Department of Genetics, Evolution, and Environment, University College London, London WC1E 6BT, United Kingdom.
Department of Statistics and Data Science, China Southern University of Science and Technology, Shenzhen 518055, China.
Proc Natl Acad Sci U S A. 2023 Oct 31;120(44):e2310708120. doi: 10.1073/pnas.2310708120. Epub 2023 Oct 23.
Analyses of genome sequence data have revealed pervasive interspecific gene flow and enriched our understanding of the role of gene flow in speciation and adaptation. Inference of gene flow using genomic data requires powerful statistical methods. Yet current likelihood-based methods involve heavy computation and are feasible for small datasets only.

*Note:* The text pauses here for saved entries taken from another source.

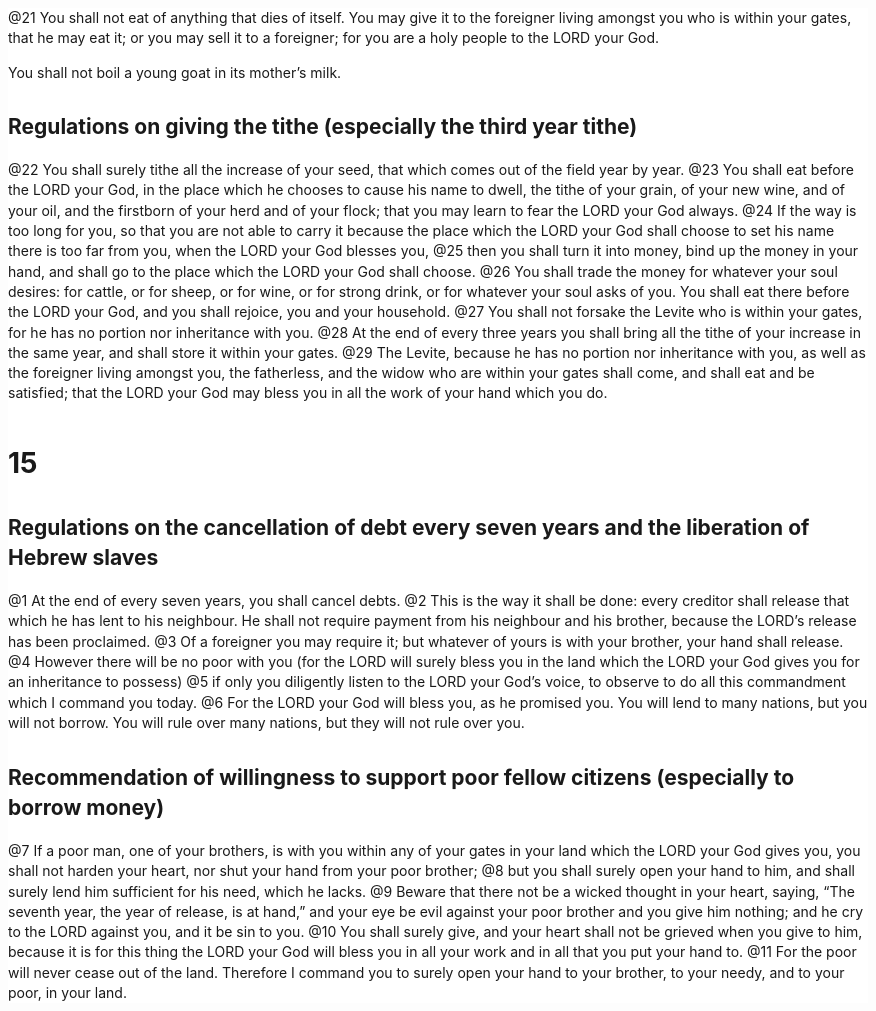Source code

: @21 You shall not eat of anything that dies of itself. You may give it to the foreigner living amongst you who is within your gates, that he may eat it; or you may sell it to a foreigner; for you are a holy people to the LORD your God. 

You shall not boil a young goat in its mother’s milk.

## Regulations on giving the tithe (especially the third year tithe)

@22 You shall surely tithe all the increase of your seed, that which comes out of the field year by year. 
@23 You shall eat before the LORD your God, in the place which he chooses to cause his name to dwell, the tithe of your grain, of your new wine, and of your oil, and the firstborn of your herd and of your flock; that you may learn to fear the LORD your God always. 
@24 If the way is too long for you, so that you are not able to carry it because the place which the LORD your God shall choose to set his name there is too far from you, when the LORD your God blesses you, 
@25 then you shall turn it into money, bind up the money in your hand, and shall go to the place which the LORD your God shall choose. 
@26 You shall trade the money for whatever your soul desires: for cattle, or for sheep, or for wine, or for strong drink, or for whatever your soul asks of you. You shall eat there before the LORD your God, and you shall rejoice, you and your household. 
@27 You shall not forsake the Levite who is within your gates, for he has no portion nor inheritance with you. 
@28 At the end of every three years you shall bring all the tithe of your increase in the same year, and shall store it within your gates. 
@29 The Levite, because he has no portion nor inheritance with you, as well as the foreigner living amongst you, the fatherless, and the widow who are within your gates shall come, and shall eat and be satisfied; that the LORD your God may bless you in all the work of your hand which you do. 

# 15 
## Regulations on the cancellation of debt every seven years and the liberation of Hebrew slaves
@1 At the end of every seven years, you shall cancel debts. 
@2 This is the way it shall be done: every creditor shall release that which he has lent to his neighbour. He shall not require payment from his neighbour and his brother, because the LORD’s release has been proclaimed. 
@3 Of a foreigner you may require it; but whatever of yours is with your brother, your hand shall release. 
@4 However there will be no poor with you (for the LORD will surely bless you in the land which the LORD your God gives you for an inheritance to possess) 
@5 if only you diligently listen to the LORD your God’s voice, to observe to do all this commandment which I command you today. 
@6 For the LORD your God will bless you, as he promised you. You will lend to many nations, but you will not borrow. You will rule over many nations, but they will not rule over you.

## Recommendation of willingness to support poor fellow citizens (especially to borrow money)
@7 If a poor man, one of your brothers, is with you within any of your gates in your land which the LORD your God gives you, you shall not harden your heart, nor shut your hand from your poor brother; 
@8 but you shall surely open your hand to him, and shall surely lend him sufficient for his need, which he lacks. 
@9 Beware that there not be a wicked thought in your heart, saying, “The seventh year, the year of release, is at hand,” and your eye be evil against your poor brother and you give him nothing; and he cry to the LORD against you, and it be sin to you. 
@10 You shall surely give, and your heart shall not be grieved when you give to him, because it is for this thing the LORD your God will bless you in all your work and in all that you put your hand to. 
@11 For the poor will never cease out of the land. Therefore I command you to surely open your hand to your brother, to your needy, and to your poor, in your land.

Here, we implement the multispecies-coalescent-with-migration model in the Bayesian program bpp, which can be used to test for gene flow and estimate migration rates, as well as species divergence times and population sizes. We develop Markov chain Monte Carlo algorithms for efficient sampling from the posterior, enabling the analysis of genome-scale datasets with thousands of loci. Implementation of both introgression and migration models in the same program allows us to test whether gene flow occurred continuously over time or in pulses. Analyses of genomic data from mosquitoes demonstrate rich information in typical genomic datasets about the mode and rate of gene flow.
基因组序列数据分析揭示了普遍存在的种间基因流动,并丰富了我们对基因流动在物种形成和适应中的作用的理解。使用基因组数据推断基因流动需要强大的统计方法。然而,目前基于似然的方法涉及大量计算,仅适用于小数据集。在这里,我们在贝叶斯程序 bpp 中实现了多物种合并-迁移模型,该模型可用于检测基因流动和估计迁移率,以及物种分歧时间和种群大小。我们开发了用于从后验中有效抽样的马尔可夫链蒙特卡罗算法,从而能够分析具有数千个基因座的基因组规模数据集。在同一个程序中同时实现基因渗入和迁移模型,使我们能够测试基因流动是持续发生还是脉冲式发生。对蚊子基因组数据的分析表明,典型基因组数据集中包含有关基因流动方式和速率的丰富信息。